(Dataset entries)
::::::::
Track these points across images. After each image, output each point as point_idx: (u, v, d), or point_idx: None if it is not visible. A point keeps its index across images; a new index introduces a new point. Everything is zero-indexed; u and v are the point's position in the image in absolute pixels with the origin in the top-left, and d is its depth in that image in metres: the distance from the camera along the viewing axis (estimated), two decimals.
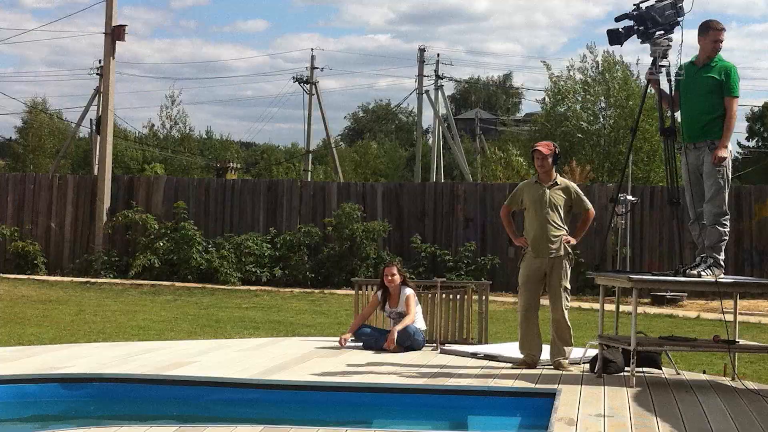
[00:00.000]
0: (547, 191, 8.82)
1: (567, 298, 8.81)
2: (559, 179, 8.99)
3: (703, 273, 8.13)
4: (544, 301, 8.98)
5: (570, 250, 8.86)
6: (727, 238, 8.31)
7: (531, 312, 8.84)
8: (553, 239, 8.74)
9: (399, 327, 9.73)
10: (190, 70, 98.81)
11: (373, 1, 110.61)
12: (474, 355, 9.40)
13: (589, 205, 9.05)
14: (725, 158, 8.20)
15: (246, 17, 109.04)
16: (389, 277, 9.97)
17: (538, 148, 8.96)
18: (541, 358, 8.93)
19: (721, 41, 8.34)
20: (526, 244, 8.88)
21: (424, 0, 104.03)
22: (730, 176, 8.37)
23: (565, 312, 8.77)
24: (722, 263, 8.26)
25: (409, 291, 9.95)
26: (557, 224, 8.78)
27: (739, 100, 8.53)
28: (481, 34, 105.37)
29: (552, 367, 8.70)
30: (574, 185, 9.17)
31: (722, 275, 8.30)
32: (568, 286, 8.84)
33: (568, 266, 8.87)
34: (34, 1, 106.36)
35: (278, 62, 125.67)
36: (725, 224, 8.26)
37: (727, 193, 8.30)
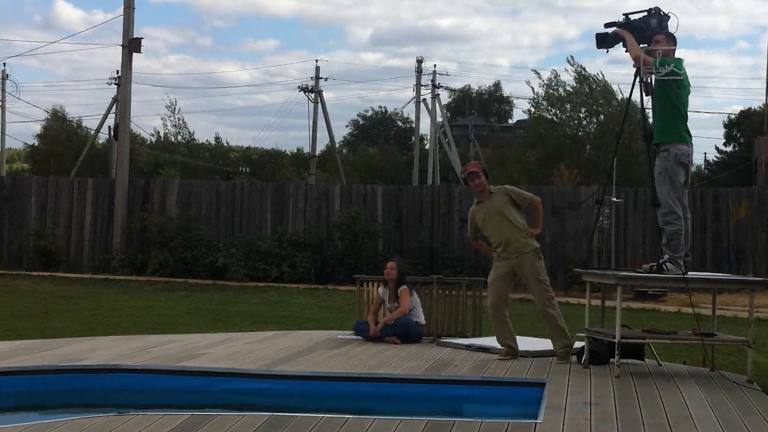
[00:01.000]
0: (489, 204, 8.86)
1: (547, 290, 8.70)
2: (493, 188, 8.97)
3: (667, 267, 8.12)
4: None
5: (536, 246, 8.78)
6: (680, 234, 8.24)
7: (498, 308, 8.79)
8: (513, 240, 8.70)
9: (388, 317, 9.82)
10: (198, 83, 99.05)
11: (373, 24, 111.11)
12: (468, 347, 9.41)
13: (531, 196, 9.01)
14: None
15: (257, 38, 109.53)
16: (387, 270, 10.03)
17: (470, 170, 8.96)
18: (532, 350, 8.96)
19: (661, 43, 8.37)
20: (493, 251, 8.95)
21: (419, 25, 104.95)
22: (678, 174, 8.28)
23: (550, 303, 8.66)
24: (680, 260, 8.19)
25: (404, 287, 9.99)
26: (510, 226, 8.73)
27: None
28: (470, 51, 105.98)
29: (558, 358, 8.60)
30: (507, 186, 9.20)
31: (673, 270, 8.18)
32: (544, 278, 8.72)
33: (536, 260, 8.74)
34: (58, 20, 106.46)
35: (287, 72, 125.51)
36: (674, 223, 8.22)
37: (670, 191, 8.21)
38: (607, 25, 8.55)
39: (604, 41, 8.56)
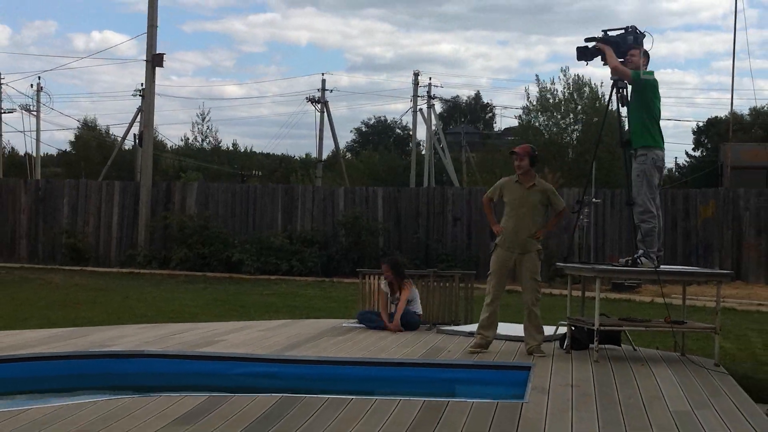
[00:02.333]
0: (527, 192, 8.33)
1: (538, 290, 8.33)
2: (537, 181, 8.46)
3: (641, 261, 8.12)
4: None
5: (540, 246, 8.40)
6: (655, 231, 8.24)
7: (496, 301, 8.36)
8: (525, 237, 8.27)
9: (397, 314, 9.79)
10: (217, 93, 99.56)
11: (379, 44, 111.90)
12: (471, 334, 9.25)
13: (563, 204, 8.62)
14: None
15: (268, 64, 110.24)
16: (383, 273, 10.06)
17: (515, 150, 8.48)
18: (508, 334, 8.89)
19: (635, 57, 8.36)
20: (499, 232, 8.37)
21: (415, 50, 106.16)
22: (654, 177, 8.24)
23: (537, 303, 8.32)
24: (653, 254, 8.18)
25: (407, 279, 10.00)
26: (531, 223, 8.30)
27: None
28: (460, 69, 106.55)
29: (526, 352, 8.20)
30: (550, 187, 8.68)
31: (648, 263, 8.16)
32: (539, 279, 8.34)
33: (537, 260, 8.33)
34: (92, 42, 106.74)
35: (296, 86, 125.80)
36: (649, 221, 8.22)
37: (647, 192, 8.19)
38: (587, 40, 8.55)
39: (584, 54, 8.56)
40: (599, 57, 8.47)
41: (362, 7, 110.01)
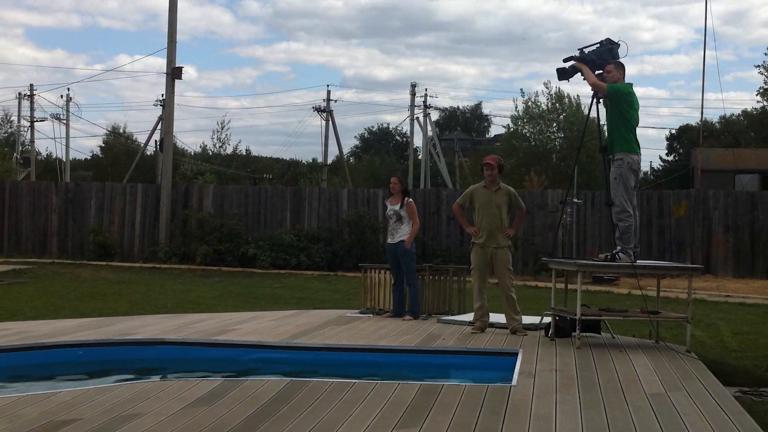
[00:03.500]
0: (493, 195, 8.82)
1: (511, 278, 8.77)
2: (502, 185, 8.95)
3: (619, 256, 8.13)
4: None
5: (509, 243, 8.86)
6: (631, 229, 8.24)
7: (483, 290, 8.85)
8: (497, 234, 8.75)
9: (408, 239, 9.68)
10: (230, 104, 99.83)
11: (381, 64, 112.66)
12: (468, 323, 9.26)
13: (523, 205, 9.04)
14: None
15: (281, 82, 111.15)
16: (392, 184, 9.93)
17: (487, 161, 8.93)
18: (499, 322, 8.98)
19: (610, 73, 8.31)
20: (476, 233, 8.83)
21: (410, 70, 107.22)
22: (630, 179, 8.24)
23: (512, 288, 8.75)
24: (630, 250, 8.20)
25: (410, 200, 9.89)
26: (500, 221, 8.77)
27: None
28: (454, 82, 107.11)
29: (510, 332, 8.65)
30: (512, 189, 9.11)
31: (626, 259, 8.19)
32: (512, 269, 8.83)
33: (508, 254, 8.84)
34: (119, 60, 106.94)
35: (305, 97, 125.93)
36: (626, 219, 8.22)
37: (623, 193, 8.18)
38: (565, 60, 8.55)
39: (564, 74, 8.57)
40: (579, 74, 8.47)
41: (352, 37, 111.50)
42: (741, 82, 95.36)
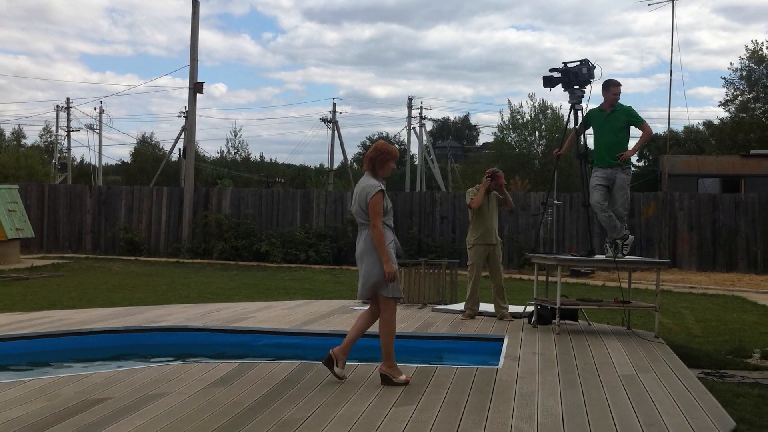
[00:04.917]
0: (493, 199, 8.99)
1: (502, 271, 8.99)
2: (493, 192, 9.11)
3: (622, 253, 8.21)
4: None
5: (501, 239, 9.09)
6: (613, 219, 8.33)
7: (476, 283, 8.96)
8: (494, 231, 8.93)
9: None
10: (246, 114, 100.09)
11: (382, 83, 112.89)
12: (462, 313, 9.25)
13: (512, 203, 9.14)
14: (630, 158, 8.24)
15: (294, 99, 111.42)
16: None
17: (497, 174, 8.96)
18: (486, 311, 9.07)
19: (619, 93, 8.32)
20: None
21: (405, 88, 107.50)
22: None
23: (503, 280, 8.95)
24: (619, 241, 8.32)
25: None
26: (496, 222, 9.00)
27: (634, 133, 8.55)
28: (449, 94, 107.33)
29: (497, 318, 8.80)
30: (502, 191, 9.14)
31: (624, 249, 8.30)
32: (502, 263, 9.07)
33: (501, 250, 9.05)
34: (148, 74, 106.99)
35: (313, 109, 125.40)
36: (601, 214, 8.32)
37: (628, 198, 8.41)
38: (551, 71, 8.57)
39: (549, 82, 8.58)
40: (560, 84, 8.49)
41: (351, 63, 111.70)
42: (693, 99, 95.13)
::::::::
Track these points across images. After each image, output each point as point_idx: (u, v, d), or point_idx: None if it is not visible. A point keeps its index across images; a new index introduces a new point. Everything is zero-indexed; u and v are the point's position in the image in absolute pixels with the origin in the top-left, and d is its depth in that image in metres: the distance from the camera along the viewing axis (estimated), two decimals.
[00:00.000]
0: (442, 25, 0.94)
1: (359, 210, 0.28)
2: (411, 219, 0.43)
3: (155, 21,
::::::::
### Brief
Would you print, exactly as written, every line above from the one holding "14: (630, 158, 8.24)" through the one holding "42: (693, 99, 95.13)", with both included and no other lines?

### Reply
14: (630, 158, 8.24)
15: (294, 99, 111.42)
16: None
17: (497, 174, 8.96)
18: (486, 311, 9.07)
19: (619, 93, 8.32)
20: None
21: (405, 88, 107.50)
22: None
23: (503, 280, 8.95)
24: (619, 241, 8.32)
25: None
26: (496, 222, 9.00)
27: (634, 133, 8.55)
28: (449, 94, 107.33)
29: (497, 318, 8.80)
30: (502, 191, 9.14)
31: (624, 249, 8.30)
32: (502, 263, 9.07)
33: (501, 250, 9.05)
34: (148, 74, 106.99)
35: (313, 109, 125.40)
36: (601, 214, 8.32)
37: (628, 198, 8.41)
38: (551, 71, 8.57)
39: (549, 82, 8.58)
40: (560, 84, 8.49)
41: (351, 63, 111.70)
42: (693, 99, 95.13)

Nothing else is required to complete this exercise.